EXCERPTED PASSAGE:
NanoPi-M1-Plus-1702-Drawing.jpg

For more details please refer to the document:pcb in dxf format

Get Started

Essentials You Need

Before starting to use your NanoPi M1 Plus get the following items ready

  • NanoPi M1 Plus
  • microSD Card/TFCard: Class 10 or Above, minimum 8GB SDHC
  • microUSB power. A 5V/2A power is a must
  • HDMI monitor
  • USB keyboard, mouse and possible a USB hub(or a TTL to serial board)
  • A host computer running Ubuntu 16.04 64 bit system

TF Cards We Tested

To make your NanoPi M1 Plus boot and run fast we highly recommend you use a Class10 8GB SDHC TF card or a better one. The following cards are what we used in all our test cases presented here:

  • SanDisk TF 8G Class10 Micro/SD TF card:

SanDisk MicroSD 8G

  • SanDisk TF128G MicroSDXC TF 128G Class10 48MB/S:

SanDisk MicroSD 128G

  • 川宇 8G C10 High Speed class10 micro SD card:

chuanyu MicroSD 8G

Install OS

Download Image Files

Get the following files from here download link to download image files (under the "officail-ROMs" diirectory) and the flashing utility (under the "tools" diirectory):

Image Files:
nanopi-m1-plus_sd_friendlycore-xenial_3.4_armhf_YYYYMMDD.img.zip FriendlyCore, kernel:Linux-3.4
nanopi-m1-plus_sd_friendlycore-xenial_4.14_armhf_YYYYMMDD.img.zip FriendlyCore, kernel:Linux-4.14
nanopi-m1-plus_sd_debian-jessie_3.4_armhf_YYYYMMDD.img.zip Debian-Desktop, kernel:Linux-3.4
nanopi-m1-plus_sd_debian-jessie_4.14_armhf_YYYYMMDD.img.zip Debian-Desktop, kernel:Linux-4.14
nanopi-m1-plus_eflasher_debian-jessie_4.14_armhf_YYYYMMDD.img.zip eflasher image, for flashing Debian(Linux-4.14) to eMMC
nanopi-m1-plus_eflasher_friendlycore-xenial_4.14_armhf_YYYYMMDD.img.zip eflasher image, for flashing FriendlyCore(Linux-4.14) to eMMC
nanopi-m1-plus_sd_android_YYYYMMDD.img.zip Android, kernel:Linux-3.4
Flash Utility:
win32diskimager.rar Windows utility. Under Linux users can use "dd"
PhoenixCard_V310.rar Windows utility for flashing Android image. Attention: the "dd" command under Linux doesn't work for flashing Android image
HDDLLF.4.40.exe Windows utility for formatting a TF card

Comparison of Linux-3.4 and Linux-4.14

  • Our Linux-3.4 is provided by Allwinner. Allwinner has done a lot of customization work which on one hand contains many features and functions but on the other hand incurs overheat issues. If your application needs to use VPU or GPU you need to use the 3.4 kernel based ROM and use a heat sink together with your board.
  • Our Linux-4.14 is based on the mainline kernel. We will keep this kernel with the latest one released by Linus Torvalds. This kernel is stable and doesn't generate heat that much. If your application doesn't need to use VPU or GPU we recommend you to use this kernel.
  • For more details about the Linux-4.14 kernel refer to: Building U-boot and Linux for H5/H3/H2+

Linux

Boot from TF
  • FriendlyCore / Debian / Ubuntu are all based on a same Linux distribution and their installation methods are the same.

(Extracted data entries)
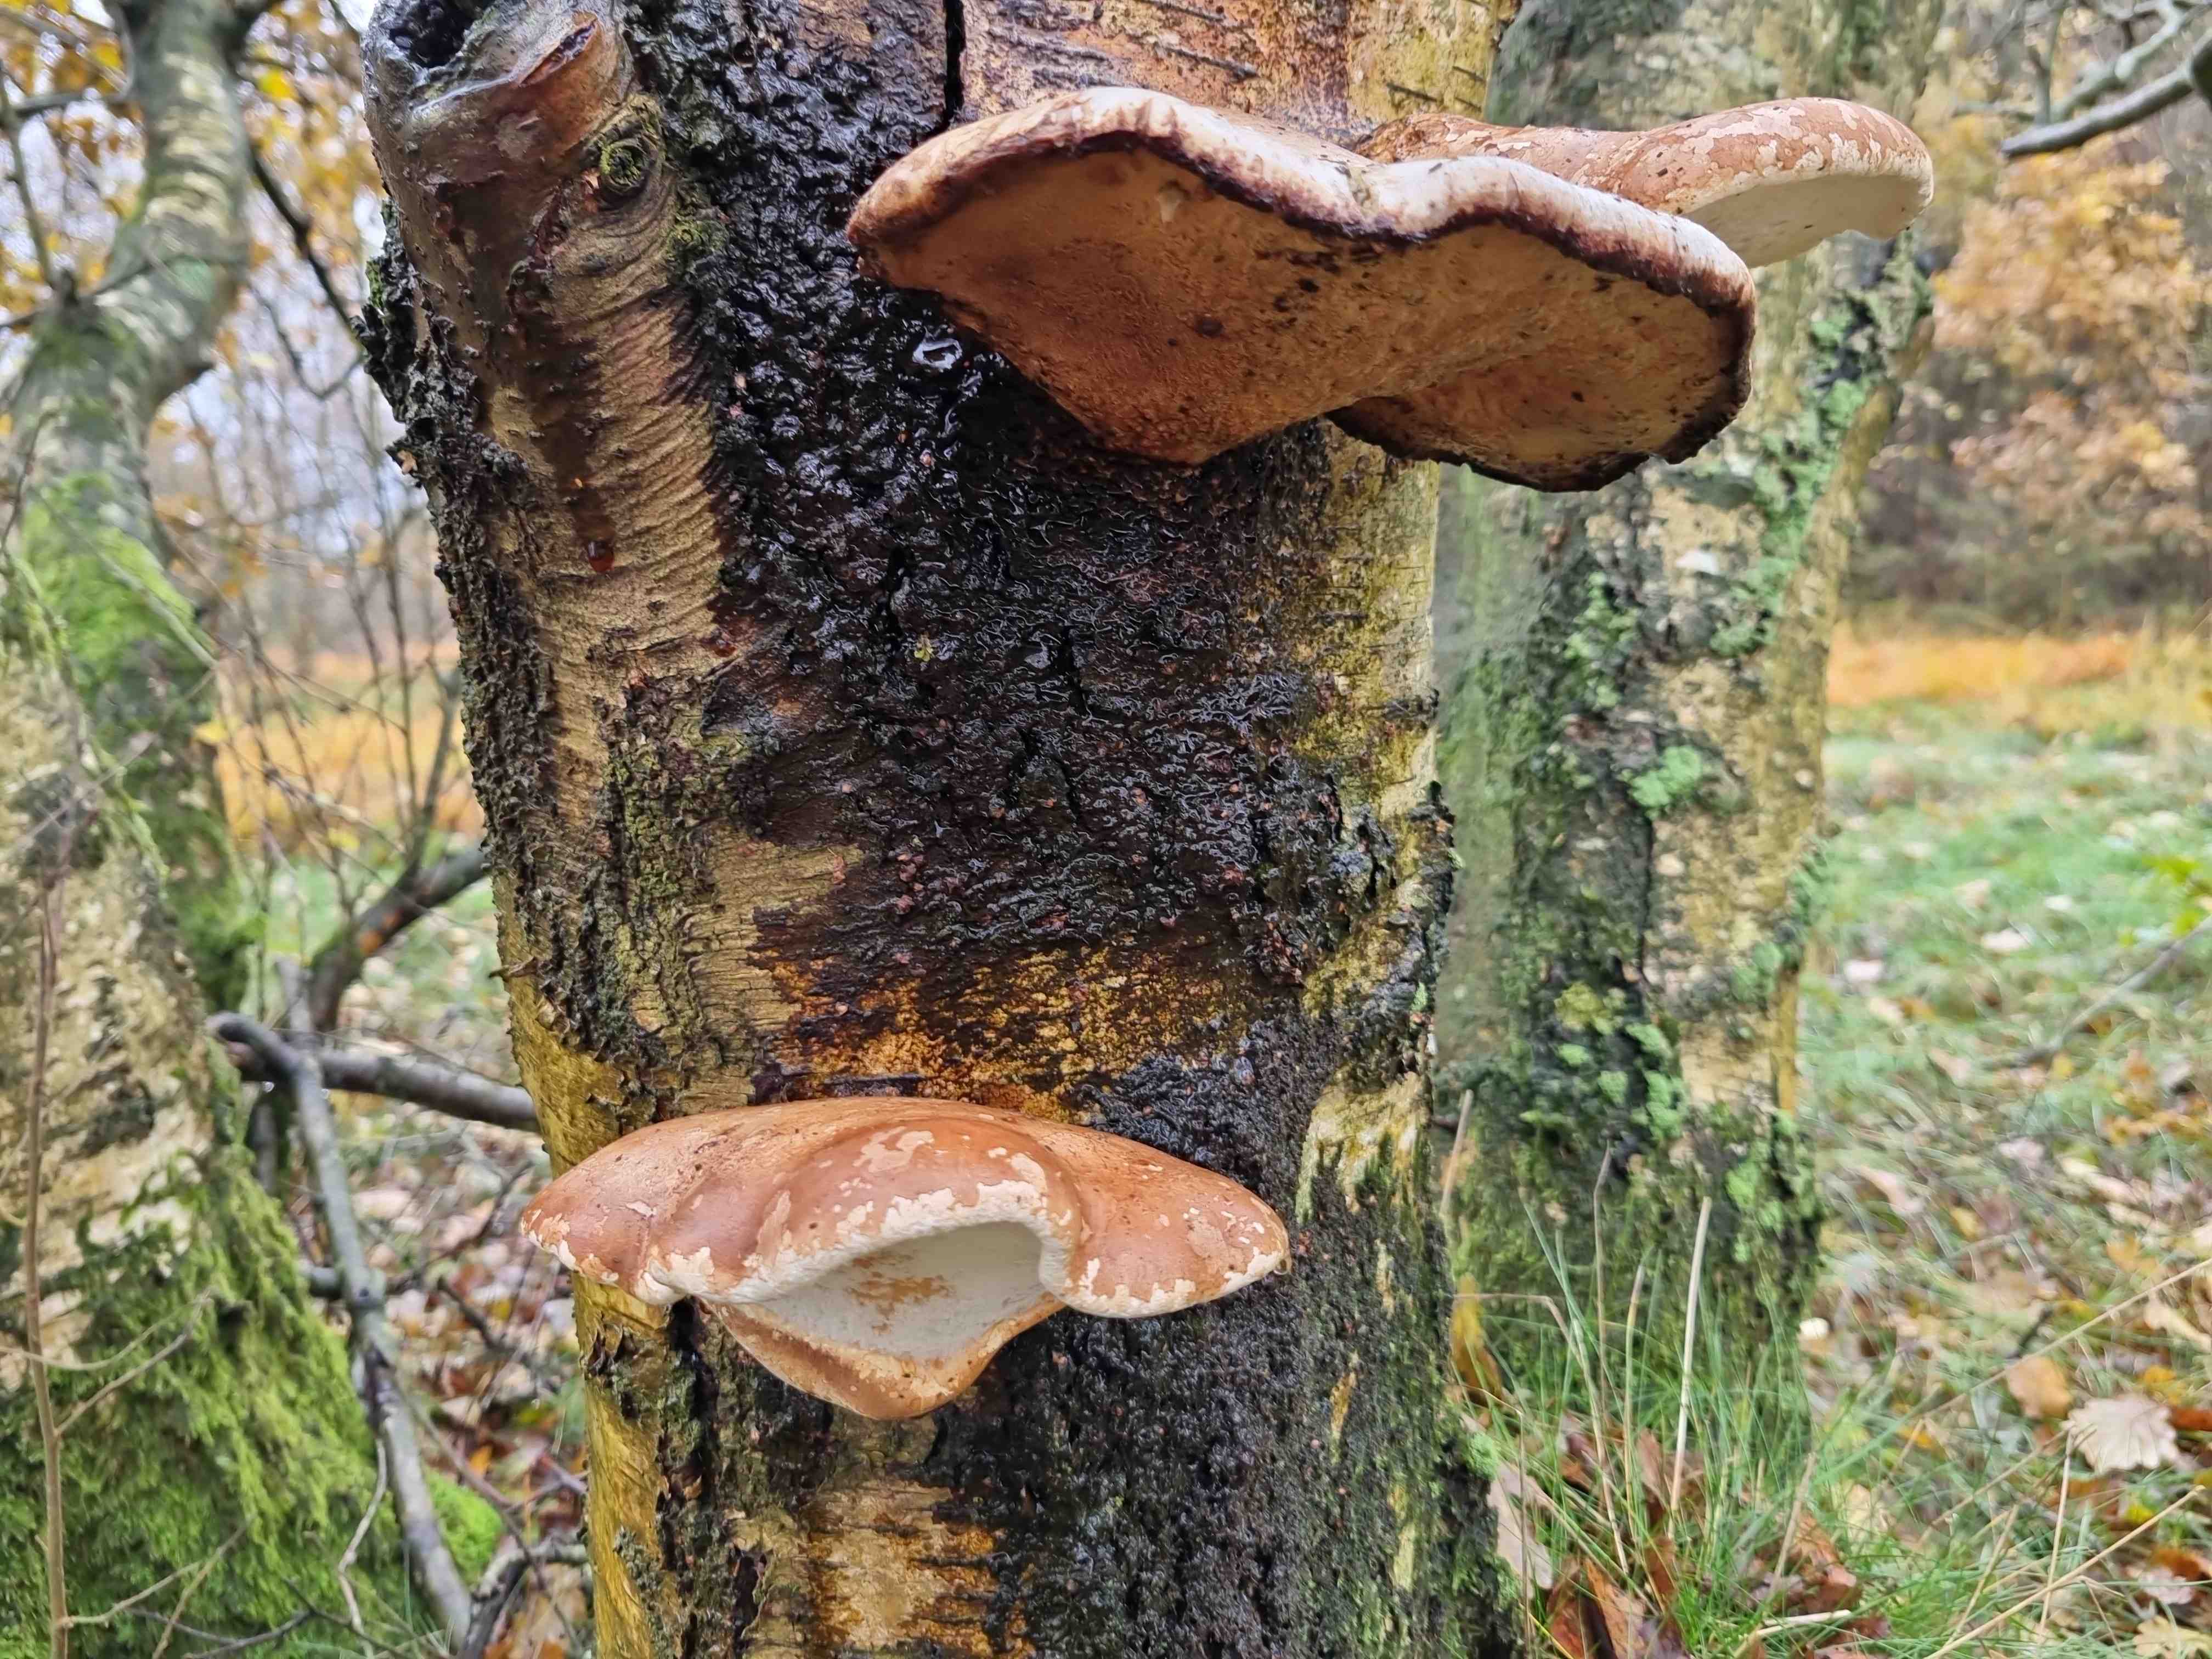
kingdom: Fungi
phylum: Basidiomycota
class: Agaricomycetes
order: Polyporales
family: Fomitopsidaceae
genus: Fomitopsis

INSTRUCTION 1: What power supply does the NanoPi M1 Plus setup page say the board must have?
INSTRUCTION 2: Continue the NanoPi M1 Plus setup page from its last sentence.

ANSWER 1: A 5V/2A microUSB power supply.

ANSWER 2:
  • Extract the Linux image and win32diskimager.rar files. Insert a TF card(at least 8G) into a Windows PC and run the win32diskimager utility as administrator. On the utility's main window select your TF card's drive, the wanted image file and click on "write" to start flashing the TF card.
  • Insert this card into your board's BOOT slot and power on (with a 5V/2A power source). If the PWR LED is on and the STAT LED is blinking this indicates your board has successfully booted.
Boot from eMMC
Flash OS with eflasher Utility
  • For more details about eflasher refer to the wiki link: EFlasher
  • Extract the eflasher Image and win32diskimager.rar files. Insert a TF card(at least 4G) into a Windows PC and run the win32diskimager utility as administrator. On the utility's main window select your TF card's drive, the wanted image file and click on "write" to start flashing the TF card.
  • Insert this card into your board's BOOT slot and power on (with a 5V/2A power source). If the green LED is on and the blue LED is blinking this indicates your board has successfully booted.
  • Connect the board to an HDMI monitor or an LCD and a USB mouse, and select an OS to start installation.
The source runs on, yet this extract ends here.